**OBJECTIVE**
Return the lines of data below as a JSON list of strings, with one string per line and any blank lines omitted.

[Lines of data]
=======
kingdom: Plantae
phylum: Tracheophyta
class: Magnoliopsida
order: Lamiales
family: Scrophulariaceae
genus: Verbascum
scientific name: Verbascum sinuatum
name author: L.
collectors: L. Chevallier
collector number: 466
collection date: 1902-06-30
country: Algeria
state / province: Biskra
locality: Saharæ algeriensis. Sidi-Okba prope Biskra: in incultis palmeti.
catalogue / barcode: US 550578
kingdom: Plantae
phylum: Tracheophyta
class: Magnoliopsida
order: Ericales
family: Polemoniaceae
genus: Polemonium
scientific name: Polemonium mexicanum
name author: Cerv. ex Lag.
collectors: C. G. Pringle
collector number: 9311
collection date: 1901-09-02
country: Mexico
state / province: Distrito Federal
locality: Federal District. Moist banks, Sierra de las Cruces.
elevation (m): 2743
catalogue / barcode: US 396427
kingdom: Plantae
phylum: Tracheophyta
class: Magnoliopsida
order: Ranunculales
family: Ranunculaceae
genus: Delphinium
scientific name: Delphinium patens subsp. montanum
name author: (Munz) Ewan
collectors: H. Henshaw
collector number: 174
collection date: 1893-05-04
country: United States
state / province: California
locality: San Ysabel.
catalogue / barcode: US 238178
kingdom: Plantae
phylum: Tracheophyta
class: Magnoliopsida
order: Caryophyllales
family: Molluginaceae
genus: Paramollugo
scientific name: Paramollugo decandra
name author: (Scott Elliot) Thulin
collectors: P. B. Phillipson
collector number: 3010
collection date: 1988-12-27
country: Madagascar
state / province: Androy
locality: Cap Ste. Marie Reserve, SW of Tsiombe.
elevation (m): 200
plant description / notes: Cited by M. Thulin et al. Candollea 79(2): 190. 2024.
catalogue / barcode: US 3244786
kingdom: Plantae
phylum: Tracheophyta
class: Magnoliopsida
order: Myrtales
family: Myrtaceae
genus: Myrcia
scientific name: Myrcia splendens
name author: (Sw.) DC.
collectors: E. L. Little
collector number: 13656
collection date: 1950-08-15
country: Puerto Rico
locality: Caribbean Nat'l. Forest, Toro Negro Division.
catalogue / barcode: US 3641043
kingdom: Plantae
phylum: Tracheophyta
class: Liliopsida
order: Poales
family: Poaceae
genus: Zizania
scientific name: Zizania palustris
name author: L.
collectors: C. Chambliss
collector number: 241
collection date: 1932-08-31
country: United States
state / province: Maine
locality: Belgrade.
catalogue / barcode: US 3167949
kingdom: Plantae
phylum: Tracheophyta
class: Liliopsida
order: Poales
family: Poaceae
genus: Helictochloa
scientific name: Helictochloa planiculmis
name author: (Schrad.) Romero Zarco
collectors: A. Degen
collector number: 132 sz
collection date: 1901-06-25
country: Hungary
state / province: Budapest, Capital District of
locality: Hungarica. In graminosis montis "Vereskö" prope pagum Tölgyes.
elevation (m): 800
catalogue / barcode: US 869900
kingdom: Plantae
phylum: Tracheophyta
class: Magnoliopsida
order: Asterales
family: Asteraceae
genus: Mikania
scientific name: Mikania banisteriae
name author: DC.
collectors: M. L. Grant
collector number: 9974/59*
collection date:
=======
**SOLUTION**
[
  "kingdom: Plantae",
  "phylum: Tracheophyta",
  "class: Magnoliopsida",
  "order: Lamiales",
  "family: Scrophulariaceae",
  "genus: Verbascum",
  "scientific name: Verbascum sinuatum",
  "name author: L.",
  "collectors: L. Chevallier",
  "collector number: 466",
  "collection date: 1902-06-30",
  "country: Algeria",
  "state / province: Biskra",
  "locality: Saharæ algeriensis. Sidi-Okba prope Biskra: in incultis palmeti.",
  "catalogue / barcode: US 550578",
  "kingdom: Plantae",
  "phylum: Tracheophyta",
  "class: Magnoliopsida",
  "order: Ericales",
  "family: Polemoniaceae",
  "genus: Polemonium",
  "scientific name: Polemonium mexicanum",
  "name author: Cerv. ex Lag.",
  "collectors: C. G. Pringle",
  "collector number: 9311",
  "collection date: 1901-09-02",
  "country: Mexico",
  "state / province: Distrito Federal",
  "locality: Federal District. Moist banks, Sierra de las Cruces.",
  "elevation (m): 2743",
  "catalogue / barcode: US 396427",
  "kingdom: Plantae",
  "phylum: Tracheophyta",
  "class: Magnoliopsida",
  "order: Ranunculales",
  "family: Ranunculaceae",
  "genus: Delphinium",
  "scientific name: Delphinium patens subsp. montanum",
  "name author: (Munz) Ewan",
  "collectors: H. Henshaw",
  "collector number: 174",
  "collection date: 1893-05-04",
  "country: United States",
  "state / province: California",
  "locality: San Ysabel.",
  "catalogue / barcode: US 238178",
  "kingdom: Plantae",
  "phylum: Tracheophyta",
  "class: Magnoliopsida",
  "order: Caryophyllales",
  "family: Molluginaceae",
  "genus: Paramollugo",
  "scientific name: Paramollugo decandra",
  "name author: (Scott Elliot) Thulin",
  "collectors: P. B. Phillipson",
  "collector number: 3010",
  "collection date: 1988-12-27",
  "country: Madagascar",
  "state / province: Androy",
  "locality: Cap Ste. Marie Reserve, SW of Tsiombe.",
  "elevation (m): 200",
  "plant description / notes: Cited by M. Thulin et al. Candollea 79(2): 190. 2024.",
  "catalogue / barcode: US 3244786",
  "kingdom: Plantae",
  "phylum: Tracheophyta",
  "class: Magnoliopsida",
  "order: Myrtales",
  "family: Myrtaceae",
  "genus: Myrcia",
  "scientific name: Myrcia splendens",
  "name author: (Sw.) DC.",
  "collectors: E. L. Little",
  "collector number: 13656",
  "collection date: 1950-08-15",
  "country: Puerto Rico",
  "locality: Caribbean Nat'l. Forest, Toro Negro Division.",
  "catalogue / barcode: US 3641043",
  "kingdom: Plantae",
  "phylum: Tracheophyta",
  "class: Liliopsida",
  "order: Poales",
  "family: Poaceae",
  "genus: Zizania",
  "scientific name: Zizania palustris",
  "name author: L.",
  "collectors: C. Chambliss",
  "collector number: 241",
  "collection date: 1932-08-31",
  "country: United States",
  "state / province: Maine",
  "locality: Belgrade.",
  "catalogue / barcode: US 3167949",
  "kingdom: Plantae",
  "phylum: Tracheophyta",
  "class: Liliopsida",
  "order: Poales",
  "family: Poaceae",
  "genus: Helictochloa",
  "scientific name: Helictochloa planiculmis",
  "name author: (Schrad.) Romero Zarco",
  "collectors: A. Degen",
  "collector number: 132 sz",
  "collection date: 1901-06-25",
  "country: Hungary",
  "state / province: Budapest, Capital District of",
  "locality: Hungarica. In graminosis montis \"Vereskö\" prope pagum Tölgyes.",
  "elevation (m): 800",
  "catalogue / barcode: US 869900",
  "kingdom: Plantae",
  "phylum: Tracheophyta",
  "class: Magnoliopsida",
  "order: Asterales",
  "family: Asteraceae",
  "genus: Mikania",
  "scientific name: Mikania banisteriae",
  "name author: DC.",
  "collectors: M. L. Grant",
  "collector number: 9974/59*",
  "collection date:"
]